Wieso darf die Stadt Bamberg die Namen und Adressen ihrer Bürger an Verlage weitergeben? Der Datenschutzbeauftragte Bernd Bauer-Banzhaf klärt auf.

Ordentlich gewundert hat sich eine FT-Leserin, als ihr das zum Jahresende herausgegebene Adressbuch der Stadt Bamberg in die Hände fiel. "Kaum ist die Datenschutzgrundverordnung nicht mehr in aller Munde, kaum hat man hundertfach Akzeptanz derselbigen angeklickt und unterschrieben, erscheint das neue Adressbuch der Stadtverwaltung Bamberg! Hierin kann jedermann meinen Namen und meine Adresse nachlesen, sofern ich selbst nicht vorher der Veröffentlichung (über die ich jedoch im Vorfeld nicht informiert wurde) widersprochen habe. Wie ist dieses Vorgehen mit der neuen Datenschutzregelung vereinbar?", wunderte sie sich in einem Schreiben an die FT-Redaktion. Diese Frage beantwortet nun Bernd Bauer-Banzhaf in einem Interview. Der 57-Jährige ist nicht nur Datenschutzbeauftragter der Stadt seit 1996, sondern inzwischen auch bayernweit als Datenschutzberater für Kommunalverwaltungen tätig.

Wie kann es sein, dass manche Bamberger aus allen Wolken fallen, weil ihr Name im Adressbuch der Stadt auftaucht?

Bernd Bauer-Banzhaf: Alle Bamberger wurden durch Veröffentlichung im Amtsblatt "Rathausjournal" vom 18. Mai 2018 informiert und auf die Widerspruchsmöglichkeit hingewiesen.

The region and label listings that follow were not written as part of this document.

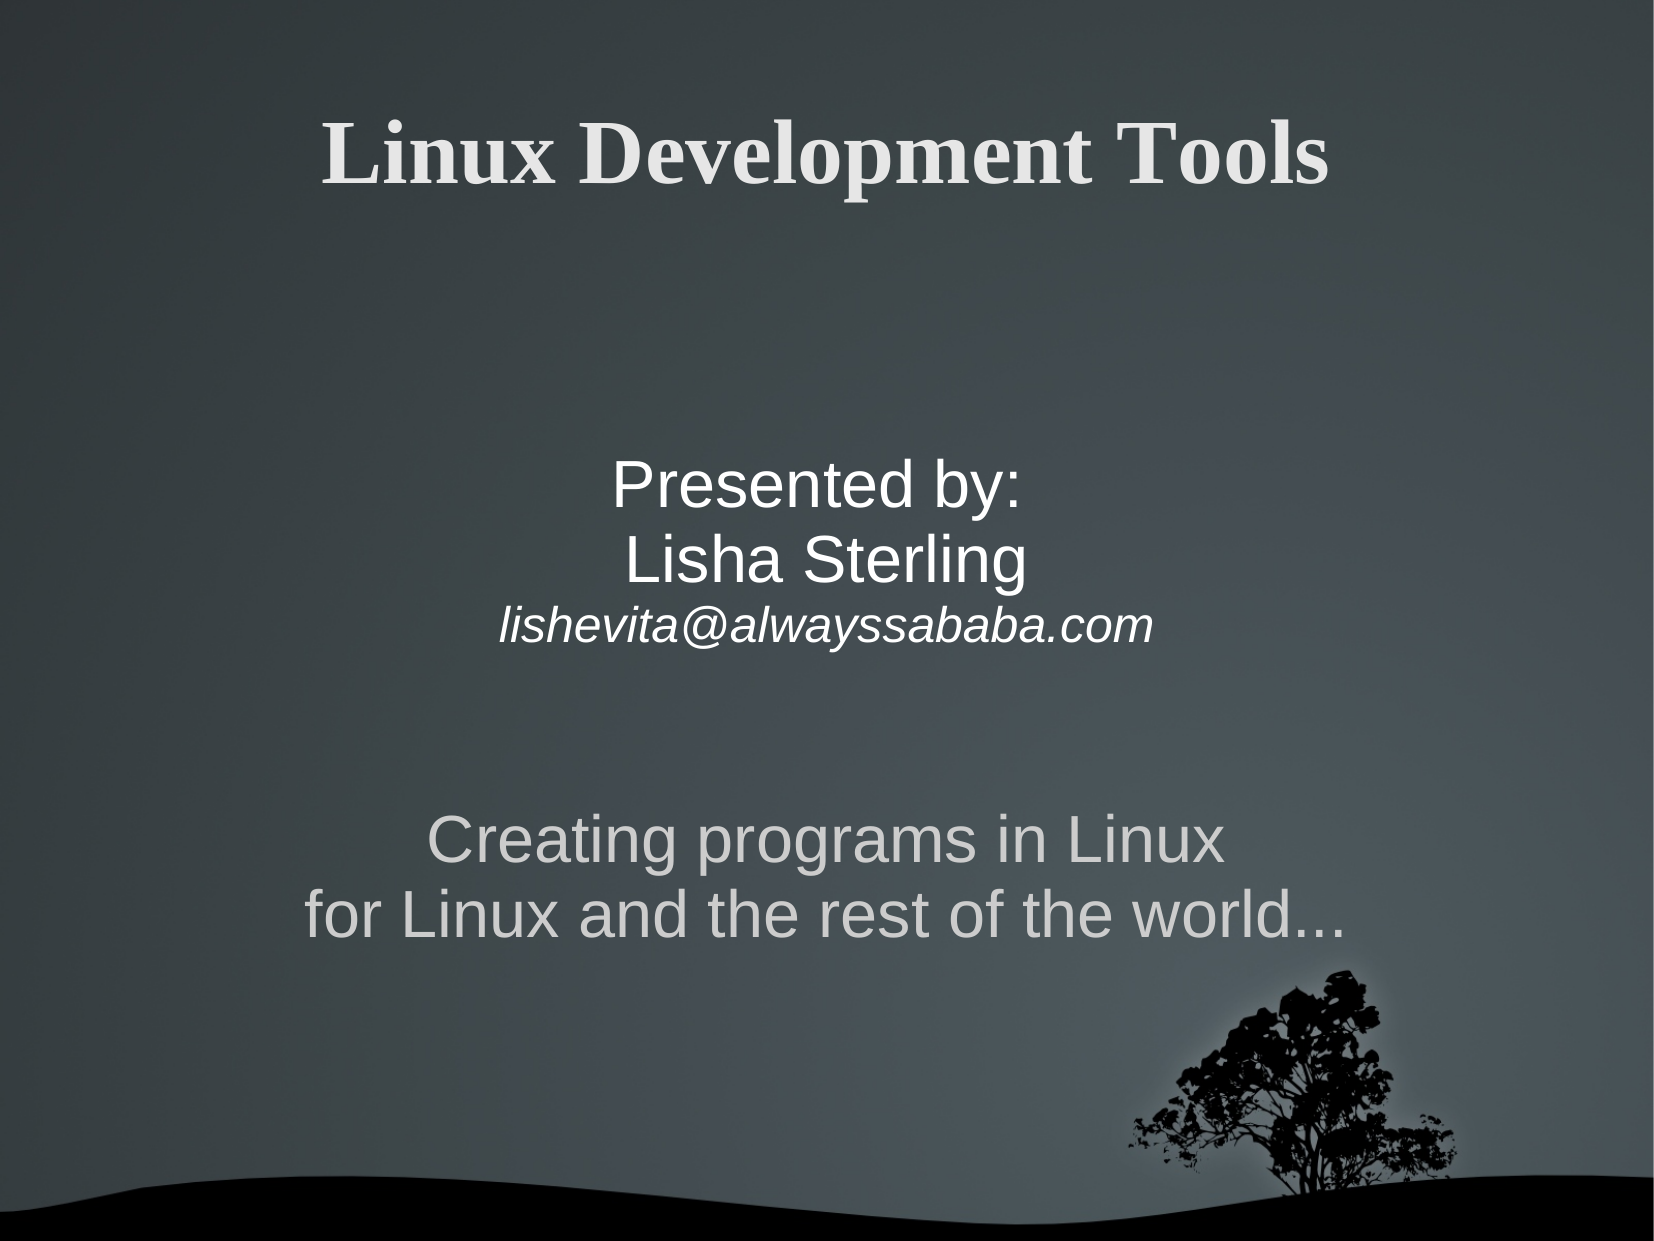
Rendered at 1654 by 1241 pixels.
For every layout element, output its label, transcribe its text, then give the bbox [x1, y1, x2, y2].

title Linux Development Tools [82, 49, 1571, 257]
subtitle Presented by: Lisha Sterling lishevita@alwayssababa.com Creating programs in Linux for Linux and the rest of the world... [82, 290, 1571, 1109]
picture [0, 0, 1654, 1241]
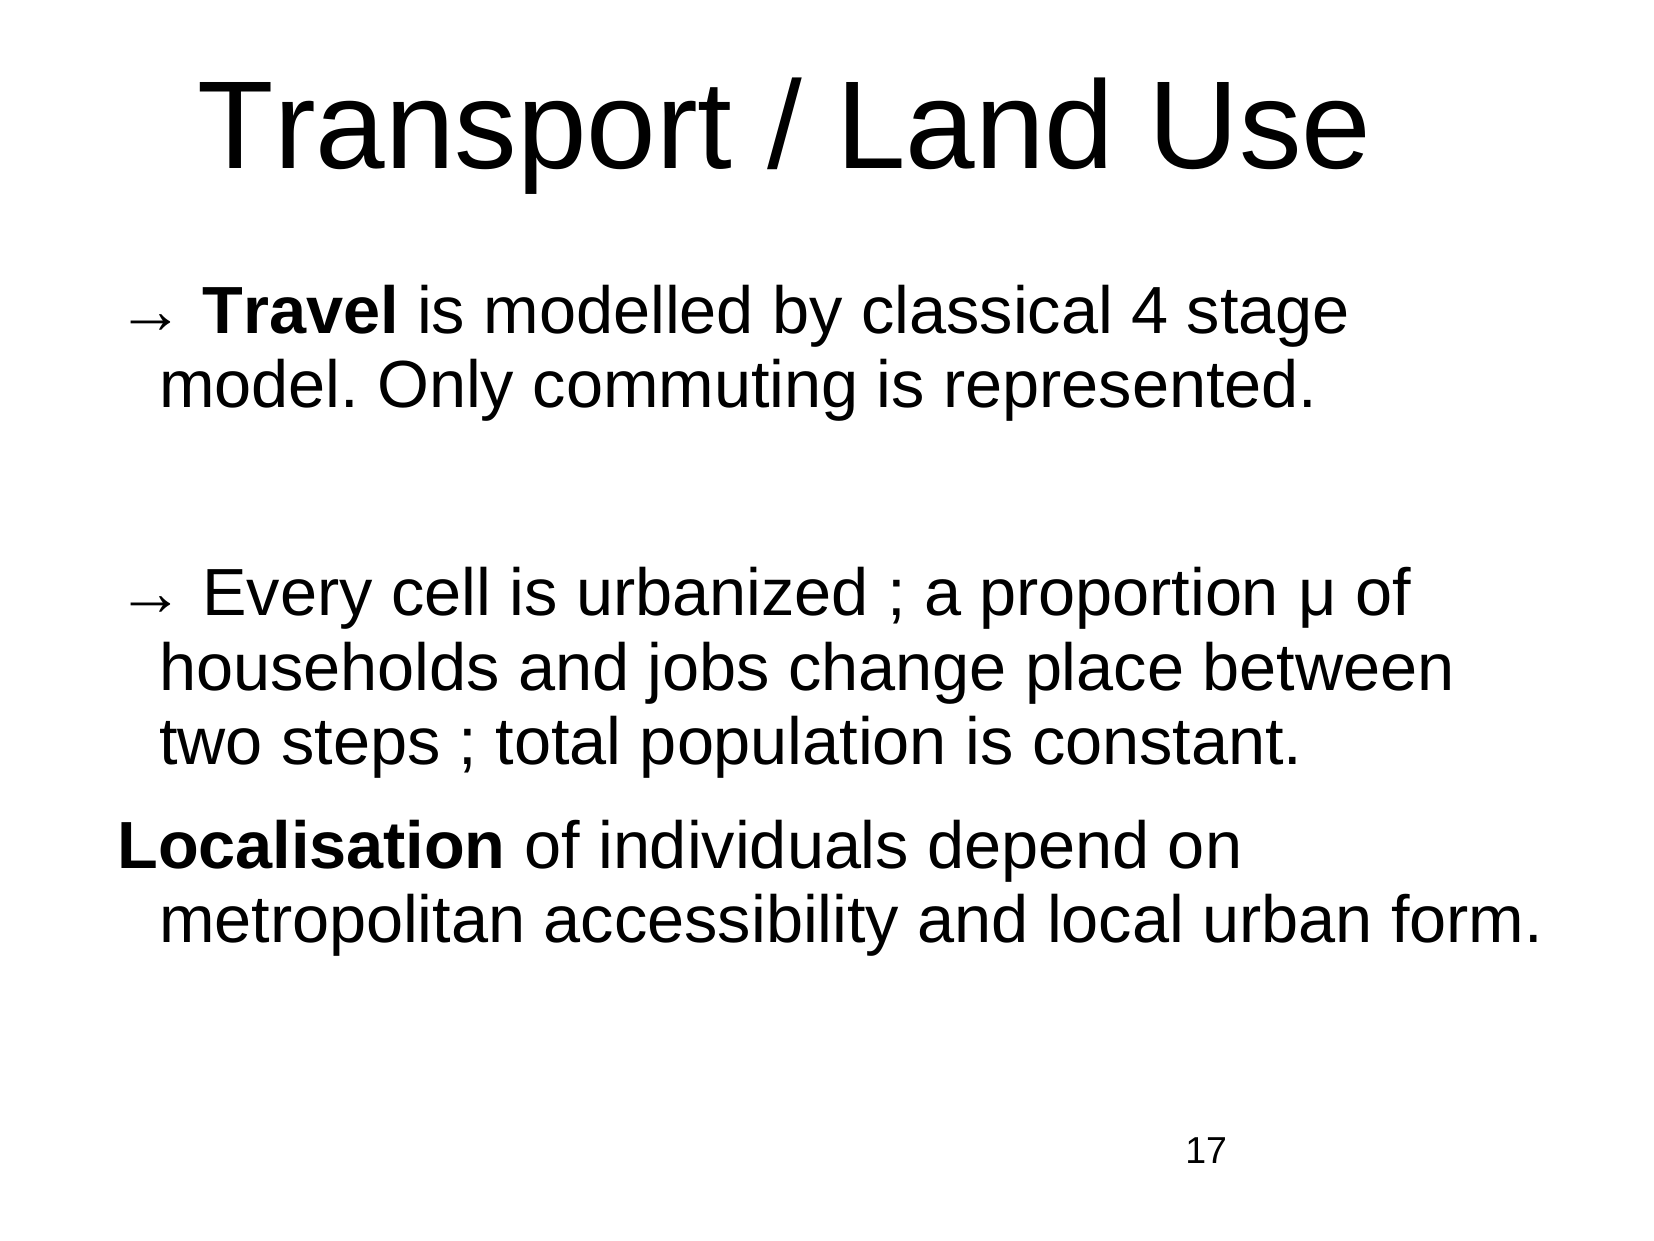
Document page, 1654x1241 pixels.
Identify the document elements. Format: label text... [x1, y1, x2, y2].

text_box Transport / Land Use [20, 40, 1550, 196]
list → Travel is modelled by classical 4 stage model. Only commuting is represented. → Every cell is urbanized ; a proportion μ of households and jobs change place between two steps ; total population is constant. Localisation of individuals depend on metropolitan accessibility and local urban form. [82, 265, 1571, 1241]
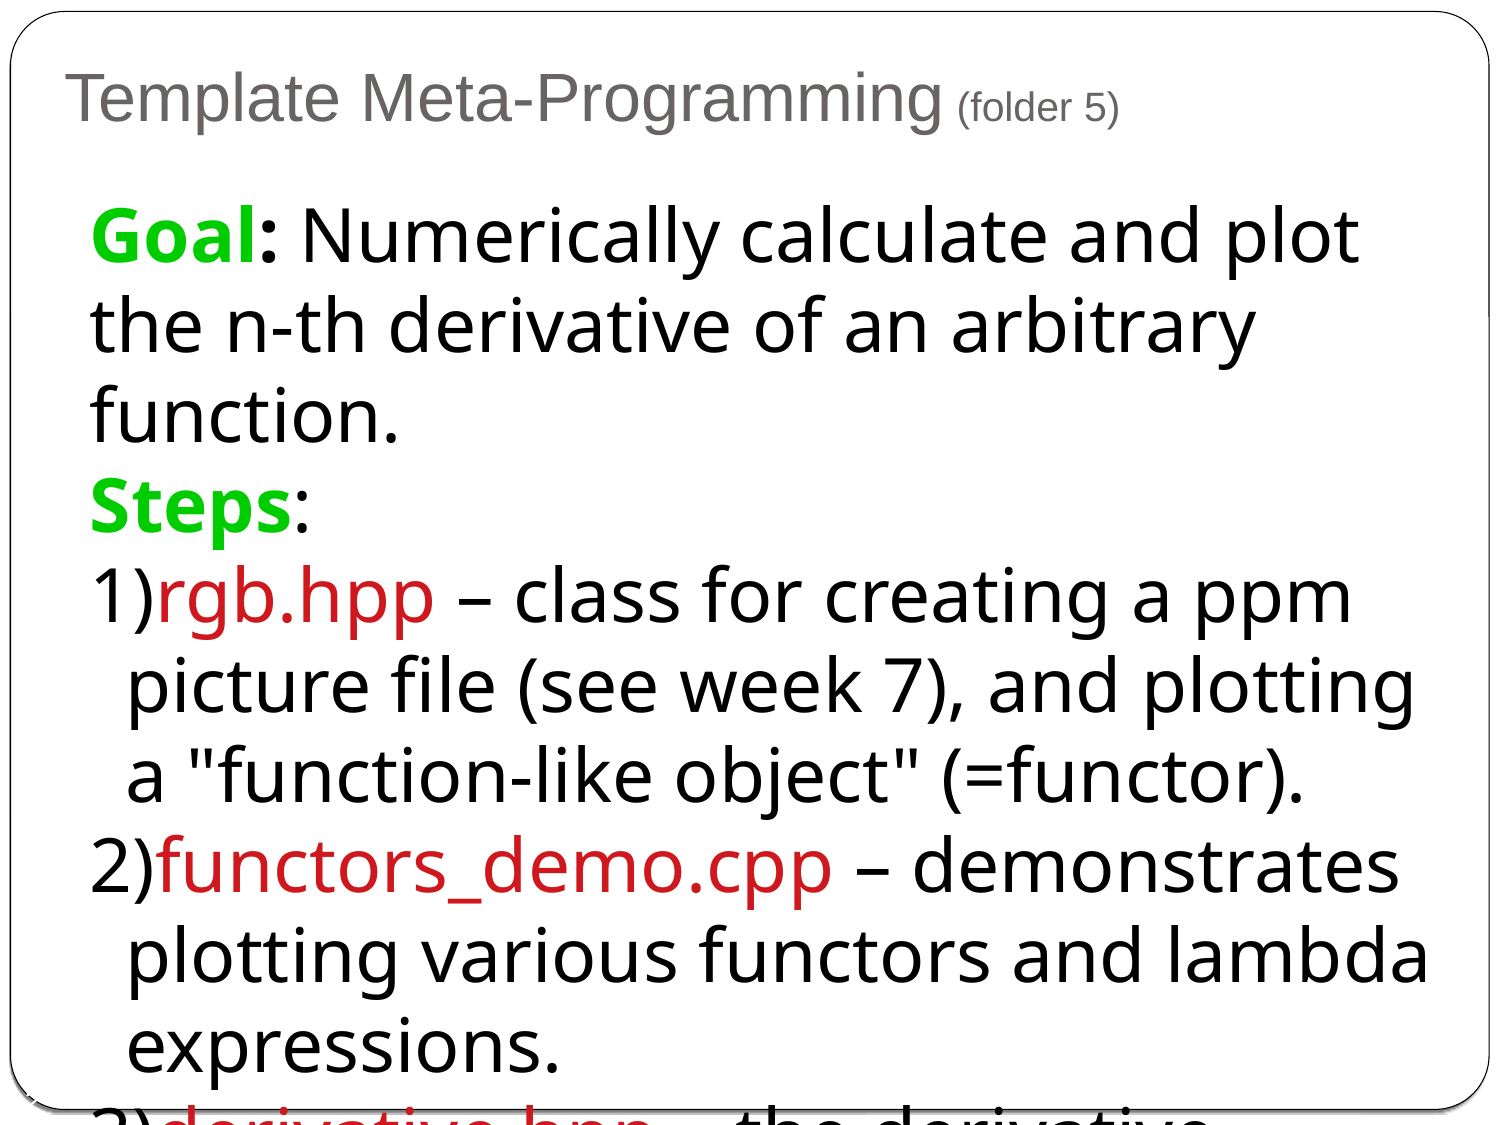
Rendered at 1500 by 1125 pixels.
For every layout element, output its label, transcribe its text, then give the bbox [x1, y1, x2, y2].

text_box Goal: Numerically calculate and plot the n-th derivative of an arbitrary function. Steps: rgb.hpp – class for creating a ppm picture file (see week 7), and plotting a "function-like object" (=functor). functors_demo.cpp – demonstrates plotting various functors and lambda expressions. derivative.hpp – the derivative template. animate_demo.cpp – function animation. [75, 179, 1486, 1125]
list [50, 149, 1450, 1088]
slide_number <number> [0, 1074, 50, 1125]
title Template Meta-Programming (folder 5) [50, 45, 1450, 149]
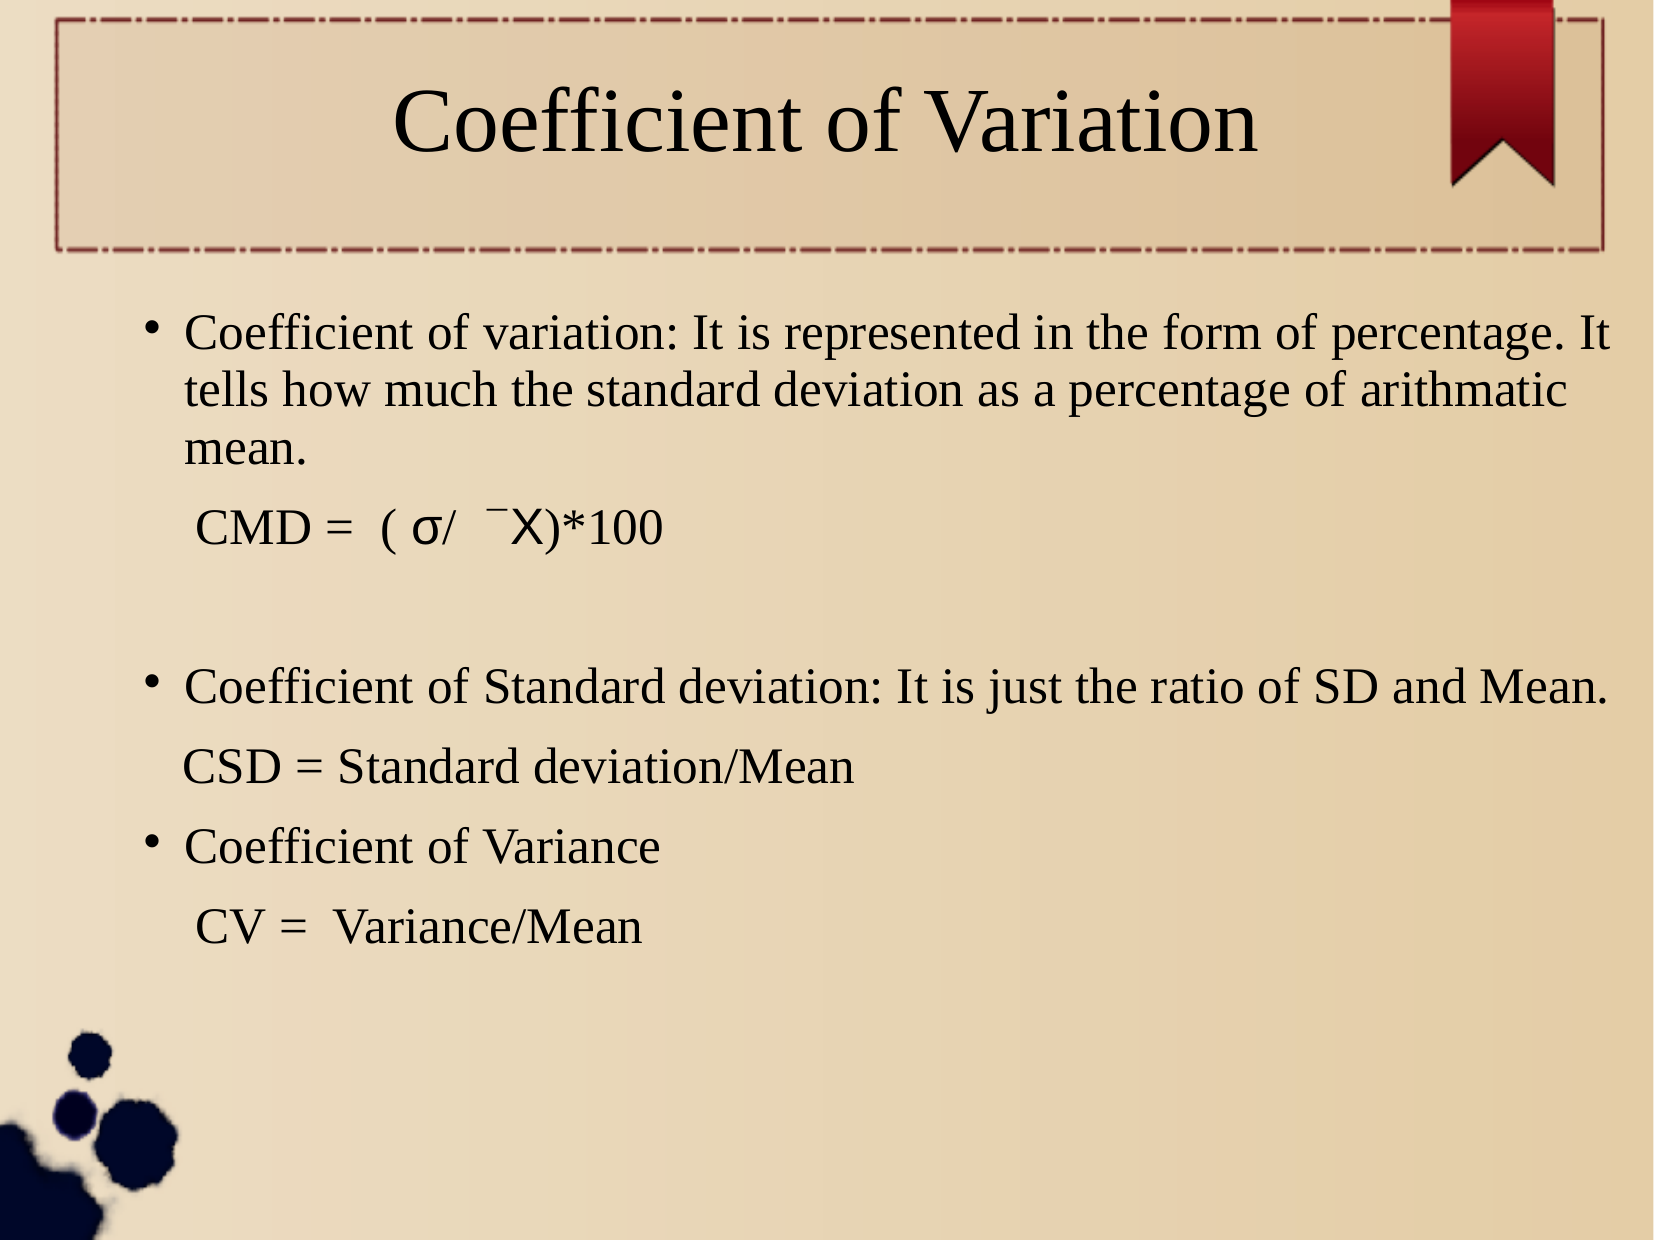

Das ist genau das, was das Bundesmeldegesetz (BMG) fordert. Ein Einverständnis fordert das Gesetz nicht. Wichtig ist: Es dürfen nur Bücher und keine Online-Werke erzeugt werden.

Hat sich hier durch die Datenschutzgrundverordnung etwas geändert?

Nein, das BMG bleibt weiterhin gesetzliche Grundlage dafür.

Warum gibt es einen Unterschied zwischen einem Online- und einem gedruckten Anschriftenverzeichnis?

Das ist eine gesetzgeberische Entscheidung des Bundes. Definitiv ist die Auswertungs- und Missbrauchsmöglichkeit online größer.

Was muss ein Bamberger tun, wenn er künftig nicht mehr in diesem Buch auftauchen möchte?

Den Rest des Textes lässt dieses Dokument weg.